オレは圭介を見送った後、すぐ桜井に返事を返すことにした。

「ふぅむ、何と送ったらいいものか・・・
 まぁいきなり変なメールはアレだし、普通に送っておくか。」

『背が高いだけじゃモテはしないが・・・
 オマエは結構隠れファンいるらしいし、オマエがモテてるんじゃねぇの?
 明日はバイト休みだし、オレはゆっくり休む。学校はあるが。』

「ふむぅ・・・こんなもんか?
 少し硬い?いや、こんなもんか・・・」

ただ好きでもない女なのに、返事を送るだけでドキドキしてしまう。
オレはなかなか送信ボタンを押せず、ただ画面を見つめるばかりだった。

「何をそんなビクついてるんだよ・・・」

バカらし・・と呟き、オレは力強く送信ボタンを押した。

「好きでもないんだから、そんなドキドキしなくても・・・な」

特にやることがある訳でもないのでTVをつけてみる。
チャンネルを適当に変えるが、特に面白いものがやってる訳でもない。

何かしていないと落ち着かない・・・
今頃桜井はメールを読んで返事を書いてるのか?

「お?」

そう思った矢先、携帯が鳴り出す。
ん〜、やはり良いメロディだ・・・

「・・・さて、聴き終わった所でメール見るか・・・」

『あたしにファンて・・・(笑)  おっさんばっかでしょ、どうせ。
 叶野君、明日休みなんだね。
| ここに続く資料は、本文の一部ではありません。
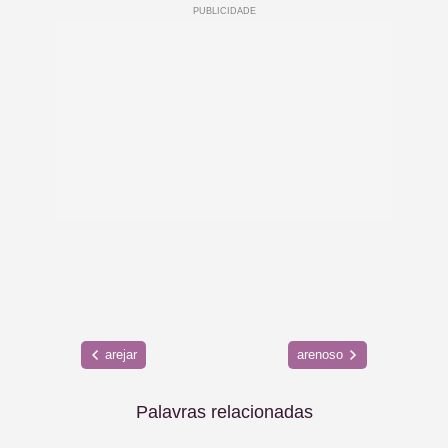
arejar
arenoso
Palavras relacionadas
あたしも休みなんだぁ。
 なら暇だし叶野君家遊びに行っていい?
 何か用事があるならやめておくけど・・・』

オレは固まった。
これは・・・え?冗談?・・・マジすか?

「そんなバカな・・・
 いきなり!?いきなり家!?」

あまりにも突然過ぎて、さすがのオレも固まった。
結局返事を返したのは、そのメールから一時間後であった。